━━━━━ Reading passage ━━━━━

Sunday, July 29, 2007

Fall Festival

Alright, so I need your help. I'm beginning the brainstorming of this Fall Festival...

What carnival games did you like as a kid (or your kids like)? I'm trying to come up with ones for which I wouldn't have to build things such as a clown that you can throw bean bags through... think "laying around the house" or "Walmart." Here's my list so far:

face painting
painting mini pumpkins (ok, I admit... this is in itself the reason I'm doing this whole shindig...)
bucket bonanza
ring toss
duck pond
cake walk
moonwalk (the big inflatable bouncy thing... I can rent one from the post)
football throw

Any ideas??

Friday, July 27, 2007

Lions, Tigers, and Bears- goodbye!

It's over. It's been two months in waiting, postponed once, and now... finally... it is in the past.

Yesterday I took 37 Kids Church kids and adults to the Jacksonville Zoo. Because of a miscommunication, the bus was an hour late... but once we got there everyone had a great time. Though I have to say, I wasn't super impressed with the zoo. Of course, I don't think I have ever been super impressed by anything animal-related, so that's not saying a whole lot. I had four kids in my group, from 4 to about 8. I think Abigail, the 4-year-old, was the best part of the day! Her eyes got huge and she started jumping up and down every time she spotted an animal. "Look what I found! Look what I found!" she would yell, pulling on my arm. It was cute.

━━━━━ Given entries ━━━━━

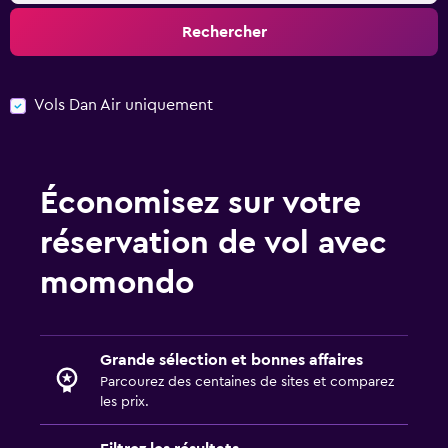
Rechercher
Vols Dan Air uniquement
Économisez sur votre
réservation de vol avec
momondo
Grande sélection et bonnes affaires
Parcourez des centaines de sites et comparez
les prix.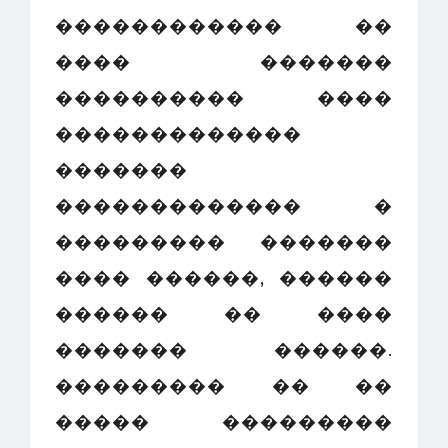
������������ ��
���� �������
���������� ����
�������������
�������
������������� �
��������� �������
���� ������, ������
������ �� ����
������� ������.
��������� �� ��
����� ���������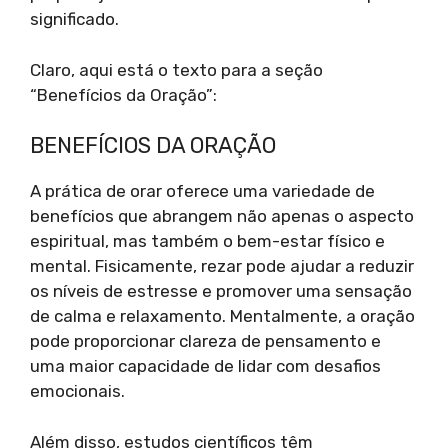
significado.
Claro, aqui está o texto para a seção
“Benefícios da Oração”:
BENEFÍCIOS DA ORAÇÃO
A prática de orar oferece uma variedade de
benefícios que abrangem não apenas o aspecto
espiritual, mas também o bem-estar físico e
mental. Fisicamente, rezar pode ajudar a reduzir
os níveis de estresse e promover uma sensação
de calma e relaxamento. Mentalmente, a oração
pode proporcionar clareza de pensamento e
uma maior capacidade de lidar com desafios
emocionais.
Além disso, estudos científicos têm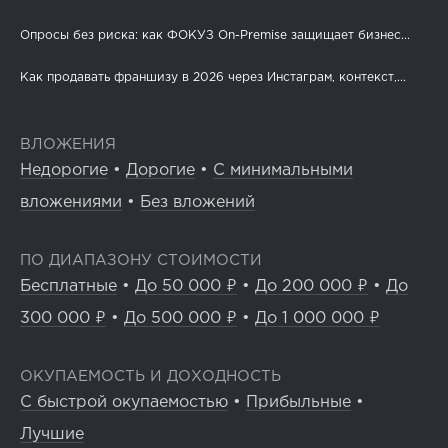
Опросы без риска: как ФОКУЗ On-Premise защищает бизнес...
Как продавать франшизу в 2026 через Инстаграм, контекст,...
ВЛОЖЕНИЯ
Недорогие
•
Дорогие
•
С минимальными
вложениями
•
Без вложений
ПО ДИАПАЗОНУ СТОИМОСТИ
Бесплатные
•
До 50 000 ₽
•
До 200 000 ₽
•
До
300 000 ₽
•
До 500 000 ₽
•
До 1 000 000 ₽
ОКУПАЕМОСТЬ И ДОХОДНОСТЬ
С быстрой окупаемостью
•
Прибыльные
•
Лучшие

━━━━━

Can you reproduce the blog page word for word, between "Lions, Tigers, and" and "It was cute.", inclusive? The lines have no connection to the blog page.

Lions, Tigers, and Bears- goodbye!

It's over. It's been two months in waiting, postponed once, and now... finally... it is in the past.

Yesterday I took 37 Kids Church kids and adults to the Jacksonville Zoo. Because of a miscommunication, the bus was an hour late... but once we got there everyone had a great time. Though I have to say, I wasn't super impressed with the zoo. Of course, I don't think I have ever been super impressed by anything animal-related, so that's not saying a whole lot. I had four kids in my group, from 4 to about 8. I think Abigail, the 4-year-old, was the best part of the day! Her eyes got huge and she started jumping up and down every time she spotted an animal. "Look what I found! Look what I found!" she would yell, pulling on my arm. It was cute.